Boyer–Moore (BM) algorithm is a single pattern string matching algorithm. It is considered as the most efficient string matching algorithm and used in many applications The algorithm first calculates two string shift rules based on the given pattern string in the preprocessing phase. Using the two shift rules, pattern matching operations are performed against the target input string in the second phase. The string shift rules calculated in the first phase let parts of the target input string be skipped where there are no matches to be found in the second phase. The second phase is a time consuming process and needs to be parallelized in order to realize
the high performance string matching.

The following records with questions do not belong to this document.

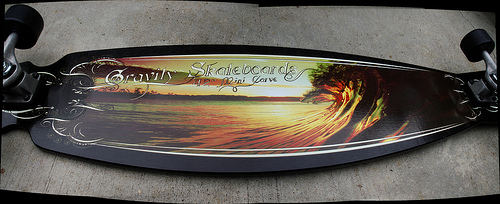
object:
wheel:
[459, 28, 495, 63]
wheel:
[0, 3, 45, 50]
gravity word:
[104, 67, 178, 86]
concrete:
[2, 3, 499, 203]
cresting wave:
[302, 62, 404, 153]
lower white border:
[43, 116, 473, 160]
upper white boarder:
[68, 53, 429, 94]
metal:
[2, 32, 41, 104]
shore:
[86, 90, 320, 104]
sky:
[85, 57, 338, 99]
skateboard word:
[183, 61, 292, 80]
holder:
[468, 50, 500, 110]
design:
[40, 53, 469, 158]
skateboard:
[3, 3, 496, 178]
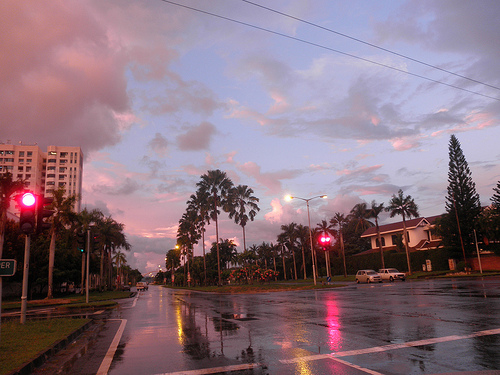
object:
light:
[20, 189, 37, 210]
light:
[321, 236, 329, 246]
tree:
[441, 135, 484, 271]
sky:
[0, 4, 500, 145]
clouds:
[304, 52, 407, 142]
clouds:
[390, 5, 496, 53]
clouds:
[145, 77, 221, 152]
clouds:
[116, 193, 183, 237]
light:
[287, 193, 330, 285]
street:
[27, 282, 499, 375]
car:
[378, 265, 405, 284]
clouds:
[420, 81, 500, 135]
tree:
[384, 189, 422, 276]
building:
[39, 146, 81, 224]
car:
[354, 267, 385, 284]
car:
[136, 278, 148, 292]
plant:
[229, 265, 244, 286]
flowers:
[267, 269, 276, 277]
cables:
[239, 0, 500, 92]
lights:
[157, 263, 163, 286]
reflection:
[325, 285, 344, 374]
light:
[173, 243, 182, 251]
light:
[167, 252, 179, 284]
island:
[162, 245, 328, 296]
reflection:
[173, 295, 186, 348]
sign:
[0, 260, 17, 277]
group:
[193, 171, 236, 286]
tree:
[221, 182, 259, 286]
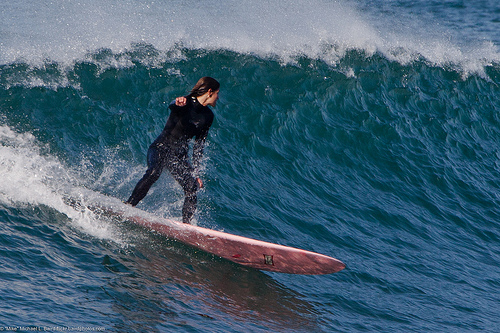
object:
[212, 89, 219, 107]
face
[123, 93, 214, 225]
wetsuit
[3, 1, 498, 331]
picture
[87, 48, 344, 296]
woman surfing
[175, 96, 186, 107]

In this paper,we parallelize the BM algorithm on the latest many-core accelerators such as the Intel Xeon Phi and the Nvidia Tesla K20 GPU along with the general-purpose multi-core microprocessors. For the parallel string matching, the target input data is partitioned amongst multiple threads. Data lying on the threads’ boundaries is searched redundantly so that the pattern string lying on the boundary between two neighboring threads cannot be missed. The redundant data search overheads increases significantly for a large number of threads. For a fixed target input length, the number of possible matches decreases as the pattern length increases. Furthermore, the positions
of the pattern string are spread all over the target data randomly.

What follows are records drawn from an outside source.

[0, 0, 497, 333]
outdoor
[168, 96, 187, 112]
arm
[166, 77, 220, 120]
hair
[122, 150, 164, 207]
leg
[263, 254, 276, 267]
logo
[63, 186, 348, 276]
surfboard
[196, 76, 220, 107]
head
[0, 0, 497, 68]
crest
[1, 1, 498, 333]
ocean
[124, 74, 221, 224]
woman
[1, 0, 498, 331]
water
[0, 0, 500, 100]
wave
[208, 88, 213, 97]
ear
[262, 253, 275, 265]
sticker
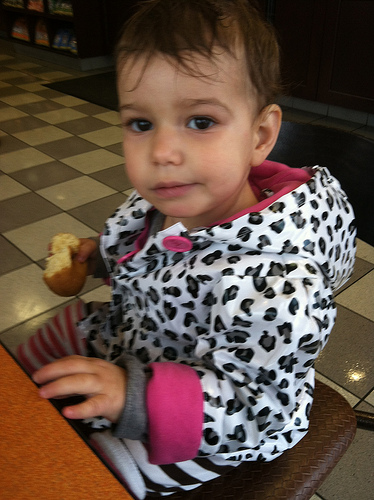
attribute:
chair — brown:
[140, 379, 356, 499]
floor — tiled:
[44, 161, 138, 213]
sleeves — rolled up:
[117, 357, 325, 453]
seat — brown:
[52, 314, 347, 497]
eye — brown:
[124, 118, 154, 134]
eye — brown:
[184, 111, 220, 132]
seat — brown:
[293, 434, 340, 476]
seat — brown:
[189, 377, 372, 497]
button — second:
[116, 243, 142, 264]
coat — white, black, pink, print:
[72, 157, 359, 464]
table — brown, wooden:
[1, 346, 135, 498]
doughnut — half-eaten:
[37, 228, 91, 297]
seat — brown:
[238, 359, 347, 476]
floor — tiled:
[27, 110, 138, 209]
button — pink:
[162, 235, 189, 253]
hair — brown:
[109, 3, 287, 102]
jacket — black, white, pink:
[60, 158, 362, 497]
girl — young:
[30, 8, 358, 497]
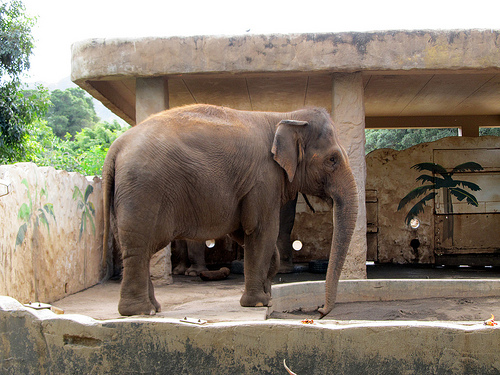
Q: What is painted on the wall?
A: A palm tree.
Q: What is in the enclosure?
A: A large gray elephant.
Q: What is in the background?
A: The back wall to the zoo enclosure.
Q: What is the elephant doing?
A: The elephant is standing in place.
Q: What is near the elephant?
A: A cement structure.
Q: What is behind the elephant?
A: A stone wall.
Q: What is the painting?
A: A painting of a palm tree.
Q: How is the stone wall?
A: The stone wall is faded.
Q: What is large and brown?
A: An elephant.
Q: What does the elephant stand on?
A: Four legs.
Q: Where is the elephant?
A: In an enclosure.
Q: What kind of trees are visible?
A: Palm trees.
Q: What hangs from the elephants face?
A: A trunk.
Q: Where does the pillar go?
A: From ground to the roof.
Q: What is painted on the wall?
A: Trees.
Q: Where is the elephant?
A: In an enclosure.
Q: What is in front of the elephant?
A: A stone wall.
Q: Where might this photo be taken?
A: Zoo.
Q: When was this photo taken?
A: Daytime.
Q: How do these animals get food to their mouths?
A: With trunks.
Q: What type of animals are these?
A: Elephants.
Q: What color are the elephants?
A: Gray.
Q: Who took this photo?
A: Photographer.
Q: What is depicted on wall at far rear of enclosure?
A: Palm tree.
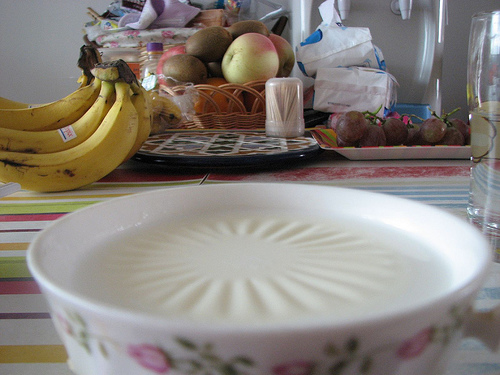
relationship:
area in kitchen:
[7, 7, 494, 357] [6, 5, 490, 173]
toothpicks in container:
[267, 83, 301, 124] [263, 75, 307, 139]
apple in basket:
[217, 29, 285, 93] [116, 79, 305, 131]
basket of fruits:
[116, 79, 305, 131] [142, 20, 293, 84]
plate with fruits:
[310, 121, 486, 164] [331, 108, 472, 145]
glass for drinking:
[456, 7, 498, 242] [467, 9, 499, 32]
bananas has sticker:
[1, 59, 150, 194] [53, 125, 81, 146]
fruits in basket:
[142, 20, 293, 84] [153, 79, 269, 130]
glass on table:
[456, 7, 498, 242] [7, 151, 487, 375]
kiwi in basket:
[160, 49, 211, 90] [116, 79, 305, 131]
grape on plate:
[332, 109, 375, 142] [310, 121, 486, 164]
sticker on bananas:
[53, 125, 81, 146] [1, 59, 150, 194]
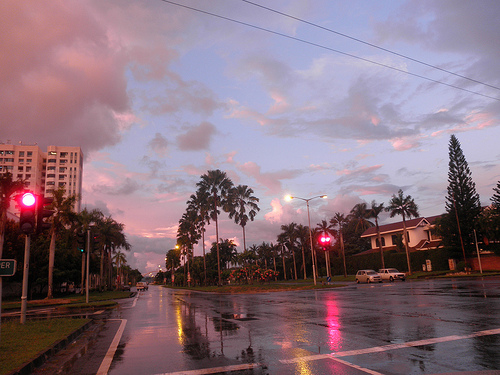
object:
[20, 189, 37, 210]
light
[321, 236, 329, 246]
light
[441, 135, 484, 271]
tree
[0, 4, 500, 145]
sky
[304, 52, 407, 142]
clouds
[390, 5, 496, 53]
clouds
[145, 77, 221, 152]
clouds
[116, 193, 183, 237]
clouds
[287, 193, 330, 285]
light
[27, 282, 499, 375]
street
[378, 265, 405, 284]
car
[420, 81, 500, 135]
clouds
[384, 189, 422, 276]
tree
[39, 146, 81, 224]
building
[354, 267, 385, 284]
car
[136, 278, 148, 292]
car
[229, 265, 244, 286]
plant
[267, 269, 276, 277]
flowers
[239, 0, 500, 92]
cables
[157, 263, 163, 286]
lights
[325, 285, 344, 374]
reflection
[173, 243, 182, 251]
light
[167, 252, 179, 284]
light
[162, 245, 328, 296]
island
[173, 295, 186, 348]
reflection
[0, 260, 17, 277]
sign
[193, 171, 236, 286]
group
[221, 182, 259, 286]
tree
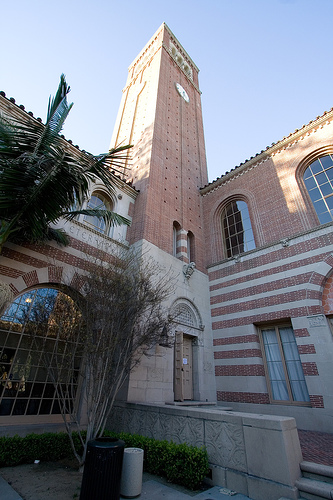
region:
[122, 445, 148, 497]
white cement ash tray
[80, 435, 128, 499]
round black metal trash can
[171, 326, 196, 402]
light brown panel open door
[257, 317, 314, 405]
paneled window with brown trim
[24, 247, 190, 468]
skinny tree with no leaves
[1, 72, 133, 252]
top of a bright green palm tree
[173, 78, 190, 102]
round white clock face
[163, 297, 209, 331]
half circle decorative window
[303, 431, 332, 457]
small section of red brick sidewalk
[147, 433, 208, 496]
bright green hedge row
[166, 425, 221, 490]
bushes on a street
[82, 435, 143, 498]
a black garbage can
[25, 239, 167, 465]
tree on a street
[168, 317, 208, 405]
entrance to a building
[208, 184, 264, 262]
windows of a building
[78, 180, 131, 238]
windows of a building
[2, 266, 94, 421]
reflections from the window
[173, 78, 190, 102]
clock on a building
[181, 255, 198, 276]
a statue on a building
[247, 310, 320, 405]
window with a curtain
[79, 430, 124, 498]
a black trashcan outside a building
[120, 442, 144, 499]
a white cigarette receptacle next to a trashcan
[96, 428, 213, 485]
a shrub alongside a wall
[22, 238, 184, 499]
a tree beside a trashcan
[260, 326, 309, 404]
a white curtain inside a window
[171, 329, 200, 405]
an open light brown double door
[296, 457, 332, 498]
concrete steps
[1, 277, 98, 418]
a large arched window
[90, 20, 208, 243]
a tower on a building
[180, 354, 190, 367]
a paper attached to the outside of a door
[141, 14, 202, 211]
pink clock tower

This leads to the unbalanced workload distribution among threads. We employ the dynamic scheduling and the multithreading techniques to deal with the load balancing issue. We also use the algorithmic cascading technique to maximize the benefit of the multithreading and to reduce the overheads associated with the redundant data search between neighboring threads. Our parallel implementation leads to ∼17-times speedup on the Xeon Phi and ∼47-times speedup
on the Nvidia Tesla K20 GPU compared with a serial implementation on the host Intel Xeon processor.